Whereas the purpose of the Skill Acquisition Phase is to acquire the core skills, the Game Training Phase is about learning how to apply them in a functional way. In the Game Training Phase the focus shifts towards learning to play as a team and developing an understanding of the team tasks during the main moments (attacking; defending; transitioning), as well as the specific tasks that go with the individual team positions.
To be able to properly develop the team tasks and the individual player tasks we need the context of a playing formation. After all, team tasks and player tasks may differ depending on the playing formation.
THE 1-4-3-3 FORMATION
It is important to realise that we did not just take 1-4-3-3 as a starting point!

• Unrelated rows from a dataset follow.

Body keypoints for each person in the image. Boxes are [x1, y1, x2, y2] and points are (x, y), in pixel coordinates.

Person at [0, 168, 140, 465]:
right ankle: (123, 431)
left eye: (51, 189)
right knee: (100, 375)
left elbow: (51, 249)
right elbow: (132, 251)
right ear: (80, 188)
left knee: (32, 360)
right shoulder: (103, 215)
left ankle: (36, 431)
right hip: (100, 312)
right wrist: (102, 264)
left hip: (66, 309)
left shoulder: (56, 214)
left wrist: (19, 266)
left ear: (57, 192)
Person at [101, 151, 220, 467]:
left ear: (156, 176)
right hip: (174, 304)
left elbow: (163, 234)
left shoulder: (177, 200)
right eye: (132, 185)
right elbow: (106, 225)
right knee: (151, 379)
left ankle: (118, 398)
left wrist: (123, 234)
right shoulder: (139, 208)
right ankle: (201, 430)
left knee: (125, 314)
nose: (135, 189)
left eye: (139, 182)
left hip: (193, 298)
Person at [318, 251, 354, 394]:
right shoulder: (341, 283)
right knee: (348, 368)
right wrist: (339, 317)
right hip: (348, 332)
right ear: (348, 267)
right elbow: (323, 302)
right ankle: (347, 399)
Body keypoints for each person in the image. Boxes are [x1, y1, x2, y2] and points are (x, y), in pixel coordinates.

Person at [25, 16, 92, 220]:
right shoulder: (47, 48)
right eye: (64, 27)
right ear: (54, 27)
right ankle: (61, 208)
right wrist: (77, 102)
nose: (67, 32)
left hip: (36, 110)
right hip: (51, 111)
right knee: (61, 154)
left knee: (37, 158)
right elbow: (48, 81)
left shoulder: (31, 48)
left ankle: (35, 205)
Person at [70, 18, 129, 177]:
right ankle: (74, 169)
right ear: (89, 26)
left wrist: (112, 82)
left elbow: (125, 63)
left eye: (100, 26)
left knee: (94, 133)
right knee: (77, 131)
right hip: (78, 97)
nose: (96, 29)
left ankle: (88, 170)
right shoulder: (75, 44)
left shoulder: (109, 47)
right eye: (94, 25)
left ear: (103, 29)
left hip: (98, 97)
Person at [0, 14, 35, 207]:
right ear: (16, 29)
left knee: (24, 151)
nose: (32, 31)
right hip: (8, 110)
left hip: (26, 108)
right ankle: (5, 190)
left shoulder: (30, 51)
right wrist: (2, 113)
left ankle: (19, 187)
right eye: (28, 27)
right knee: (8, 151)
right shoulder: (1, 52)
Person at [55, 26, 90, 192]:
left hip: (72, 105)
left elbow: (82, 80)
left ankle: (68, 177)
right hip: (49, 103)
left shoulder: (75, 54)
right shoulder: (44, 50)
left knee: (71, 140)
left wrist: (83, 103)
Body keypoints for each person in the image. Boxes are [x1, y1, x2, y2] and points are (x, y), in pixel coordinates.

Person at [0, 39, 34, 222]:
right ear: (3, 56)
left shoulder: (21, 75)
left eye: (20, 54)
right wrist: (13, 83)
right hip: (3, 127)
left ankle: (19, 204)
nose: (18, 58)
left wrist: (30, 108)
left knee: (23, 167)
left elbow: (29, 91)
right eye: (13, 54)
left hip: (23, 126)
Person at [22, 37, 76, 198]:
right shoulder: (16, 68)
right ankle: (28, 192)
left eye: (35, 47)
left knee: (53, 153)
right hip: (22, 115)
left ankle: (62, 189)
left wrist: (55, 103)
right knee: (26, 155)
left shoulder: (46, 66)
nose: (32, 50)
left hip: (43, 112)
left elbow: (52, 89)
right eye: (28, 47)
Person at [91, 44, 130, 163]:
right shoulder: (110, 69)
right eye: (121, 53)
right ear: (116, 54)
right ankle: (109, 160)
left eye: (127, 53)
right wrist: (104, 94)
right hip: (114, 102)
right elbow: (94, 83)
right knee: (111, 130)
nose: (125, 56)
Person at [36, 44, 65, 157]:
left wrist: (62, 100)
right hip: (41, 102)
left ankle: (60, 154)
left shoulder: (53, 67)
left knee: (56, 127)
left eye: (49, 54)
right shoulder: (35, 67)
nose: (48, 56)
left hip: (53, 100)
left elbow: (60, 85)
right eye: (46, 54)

Unfortunately this has been and continues to be widely misunderstood and far too much attention has been devoted to discussions about playing formations.
Of course there are many successful styles and formations in football but FFA considers 1-4-3-3 the most appropriate formation to develop an understanding of team play in young players.
Our opinion is supported by another very interesting quote from the Chris Sulley research on Europe’s most successful academies:
“THERE WAS A CLEAR EMPHASIS ON A POSSESSION BASED PHILOSOPHY AND MOST EMPLOYED A 4-3-3 MODEL WITH AN EXPLICIT ATTEMPT TO PASS THE BALL THROUGH THE UNITS. THERE WAS A TANGIBLE DIFFERENCE IN THE TYPE OF WORK DELIVERED TO THE PLAYERS FROM WHAT IS TYPICALLY DELIVERED AT EPL ACADEMIES. EARLY AGE PLAYERS TYPICALLY PARTICIPATED IN RANDOM AND VARIABLE PRACTICES THAT INVOLVED DECISION-MAKING TACTICALLY. THE CONSISTENT TALENT ID CRITERIA WAS CENTRED AROUND THE PLAYER’S ABILITY TO HANDLE THE BALL, MAKE GOOD DECISIONS AND SPEED, AS OPPOSED TO THE NOTIONS OF POWER, SIZE AND STRENGTH THAT STILL DOMINATE THE ENGLISH YOUTH SYSTEM”.
Similar to the sessions of the Skill Acquisition Phase, the sessions of the Game Training Phase are also ‘themes based’. During the Skill Acquisition Phase the ‘theme’ of a session focuses on one of the four ‘Core Skills’ (first touch; running with the ball; 1 v 1; striking the ball)
In the Game Training Phase the ‘theme’ of a session focuses on one of the ‘Main Moments’ and the Team Tasks (as well as the individual player tasks) within that ‘Main Moment’.